ASORE: COVID-19 slams Puerto Rico restaurant sales in ’20
Puerto Rico’s restaurant industry has taken a significant hit as a result of the COVID-19 pandemic, losing about $352 million from January to September 2020, down 23.6% from the same period in 2019, the Puerto Rico Restaurants Association revealed.
The trade group known as ASORE commissioned research firm Inteligencia Económica to analyze the economic toll the pandemic and government-imposed restrictions have had on the industry.
For the study, the firm interviewed 187 people representing 1,593 establishments in Puerto Rico — fine and casual dining restaurants, cafeterias, bakeries and quick-service restaurants — from Dec. 28, 2020 to Jan. 22, 2021.
The results show that 38% of the participants responded that their sales have declined by more than 50% since the beginning of the pandemic through December 2020. Meanwhile, 27% of the respondents said their restaurant sales declined between 30% and 50%.
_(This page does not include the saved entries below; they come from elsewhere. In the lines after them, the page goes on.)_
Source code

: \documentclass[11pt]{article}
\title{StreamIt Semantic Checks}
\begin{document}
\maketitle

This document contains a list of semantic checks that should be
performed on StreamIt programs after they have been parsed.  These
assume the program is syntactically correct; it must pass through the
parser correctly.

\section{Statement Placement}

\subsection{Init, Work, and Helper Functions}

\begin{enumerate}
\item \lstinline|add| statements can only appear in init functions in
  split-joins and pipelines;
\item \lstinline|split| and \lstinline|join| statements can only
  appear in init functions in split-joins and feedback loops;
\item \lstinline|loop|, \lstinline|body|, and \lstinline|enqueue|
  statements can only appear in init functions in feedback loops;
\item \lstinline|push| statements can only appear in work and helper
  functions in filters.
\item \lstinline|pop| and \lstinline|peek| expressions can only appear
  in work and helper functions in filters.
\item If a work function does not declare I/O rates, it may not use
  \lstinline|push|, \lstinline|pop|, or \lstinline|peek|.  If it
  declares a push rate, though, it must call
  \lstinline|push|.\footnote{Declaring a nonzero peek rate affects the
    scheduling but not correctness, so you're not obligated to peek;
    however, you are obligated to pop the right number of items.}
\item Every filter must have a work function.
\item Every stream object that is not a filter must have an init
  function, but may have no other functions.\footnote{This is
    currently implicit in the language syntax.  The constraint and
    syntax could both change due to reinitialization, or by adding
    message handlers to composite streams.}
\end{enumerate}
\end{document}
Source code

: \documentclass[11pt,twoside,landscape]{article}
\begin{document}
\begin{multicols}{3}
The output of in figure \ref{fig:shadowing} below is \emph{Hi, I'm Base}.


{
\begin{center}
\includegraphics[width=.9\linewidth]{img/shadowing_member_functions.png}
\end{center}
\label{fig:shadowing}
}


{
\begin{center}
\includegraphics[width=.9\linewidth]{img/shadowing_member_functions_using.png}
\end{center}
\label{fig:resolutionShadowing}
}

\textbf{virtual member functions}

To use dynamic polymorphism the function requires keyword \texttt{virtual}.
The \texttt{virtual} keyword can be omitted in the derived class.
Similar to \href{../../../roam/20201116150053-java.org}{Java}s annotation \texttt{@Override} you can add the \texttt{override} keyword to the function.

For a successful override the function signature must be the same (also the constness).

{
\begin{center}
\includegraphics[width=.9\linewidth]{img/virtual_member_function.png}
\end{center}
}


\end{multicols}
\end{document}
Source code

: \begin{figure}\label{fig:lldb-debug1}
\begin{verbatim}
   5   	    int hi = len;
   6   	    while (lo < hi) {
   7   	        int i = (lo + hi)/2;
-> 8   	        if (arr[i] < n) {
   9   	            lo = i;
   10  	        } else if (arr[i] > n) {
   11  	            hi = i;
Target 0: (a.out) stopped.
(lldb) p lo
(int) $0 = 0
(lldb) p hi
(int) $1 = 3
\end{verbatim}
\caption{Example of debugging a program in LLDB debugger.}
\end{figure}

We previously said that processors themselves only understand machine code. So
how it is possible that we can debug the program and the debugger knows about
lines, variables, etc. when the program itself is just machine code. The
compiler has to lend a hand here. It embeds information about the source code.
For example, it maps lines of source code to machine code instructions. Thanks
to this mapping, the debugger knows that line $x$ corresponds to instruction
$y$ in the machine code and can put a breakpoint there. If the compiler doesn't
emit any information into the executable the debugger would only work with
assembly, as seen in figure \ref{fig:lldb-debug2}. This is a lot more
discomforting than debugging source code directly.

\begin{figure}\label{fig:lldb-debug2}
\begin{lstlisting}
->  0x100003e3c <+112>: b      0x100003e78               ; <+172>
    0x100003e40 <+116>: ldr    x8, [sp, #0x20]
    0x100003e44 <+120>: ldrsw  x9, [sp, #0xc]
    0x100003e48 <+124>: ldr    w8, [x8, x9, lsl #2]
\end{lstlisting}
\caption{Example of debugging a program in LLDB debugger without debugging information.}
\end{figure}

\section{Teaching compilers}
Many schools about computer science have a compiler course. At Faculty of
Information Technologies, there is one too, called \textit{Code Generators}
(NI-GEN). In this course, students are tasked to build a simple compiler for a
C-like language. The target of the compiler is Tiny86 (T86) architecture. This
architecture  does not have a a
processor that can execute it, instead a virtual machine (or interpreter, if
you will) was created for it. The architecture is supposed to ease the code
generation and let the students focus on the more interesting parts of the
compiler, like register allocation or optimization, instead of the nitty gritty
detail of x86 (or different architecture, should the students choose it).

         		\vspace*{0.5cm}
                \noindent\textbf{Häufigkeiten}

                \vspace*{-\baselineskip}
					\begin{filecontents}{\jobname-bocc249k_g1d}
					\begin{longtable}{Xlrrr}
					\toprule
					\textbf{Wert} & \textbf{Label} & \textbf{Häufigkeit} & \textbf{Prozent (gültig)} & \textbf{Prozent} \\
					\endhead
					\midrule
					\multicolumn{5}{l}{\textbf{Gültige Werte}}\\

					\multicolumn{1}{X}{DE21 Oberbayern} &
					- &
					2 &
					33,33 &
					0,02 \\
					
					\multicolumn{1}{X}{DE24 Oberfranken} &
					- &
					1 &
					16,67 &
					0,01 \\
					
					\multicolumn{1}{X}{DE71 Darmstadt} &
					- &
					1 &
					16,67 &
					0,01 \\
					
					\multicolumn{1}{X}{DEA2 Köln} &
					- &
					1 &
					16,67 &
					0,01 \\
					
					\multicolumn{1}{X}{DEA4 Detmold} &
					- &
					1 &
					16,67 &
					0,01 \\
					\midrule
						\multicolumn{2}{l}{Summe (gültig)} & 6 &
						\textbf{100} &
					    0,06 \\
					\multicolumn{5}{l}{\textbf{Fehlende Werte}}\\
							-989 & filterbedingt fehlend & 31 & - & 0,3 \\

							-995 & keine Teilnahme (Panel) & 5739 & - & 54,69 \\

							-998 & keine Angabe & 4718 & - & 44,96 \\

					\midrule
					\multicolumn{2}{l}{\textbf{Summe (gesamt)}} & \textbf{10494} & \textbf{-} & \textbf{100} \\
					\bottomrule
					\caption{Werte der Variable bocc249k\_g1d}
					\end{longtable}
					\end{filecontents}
“Without a doubt, the numbers that our study reflects is that the restaurant industry is an important economic sector, which is deeply affected and so, the government and the leadership of this industry must work hand in hand on short-, medium- and long-term strategies,” said Gustavo Vélez, president of Inteligencia Económica.
“We need a clear and coherent public policy toward this sector that avoids a greater loss of jobs and the closure of businesses,” he said.
Regarding restaurant operations, 50% of the participants answered that their business remains open during the hours allowed by the governor’s executive order, while 35% answered that they remain open less than the hours allowed.
The pandemic accelerated the use of technology — such as delivery apps like Uva or Uber Eats — which has allowed many restaurants to stay afloat, the study showed.
At the same time, 96% of restaurant owners said they have invested in technology and security measures to protect clients and employees from contracting the virus.
“It’s for this reason that we urge the Health Department to consider us to expedite the order of vaccination for our associates, from group 1C to group 1B,” said ASORE President José Vázquez-Barquet, who was sworn into the position during the presentation held at the Convention Center in Miramar.
The study also revealed that other factors that have negatively affected the industry have been energy costs, as they appear as the one with the greatest impact at 82%, followed by the economic depression at 80%, and the population loss in third place, with 76%.
“The study shows the plight of restaurants owners and operators that we have publicly exposed over the past months. We definitely need economic relief for our business class with which we can balance the expenses and losses that we have had so far,” Vázquez said.
Moreover, the study shows that 65% of the participants confirmed it will take between one and two years for their sales to bounce back to pre-pandemic levels.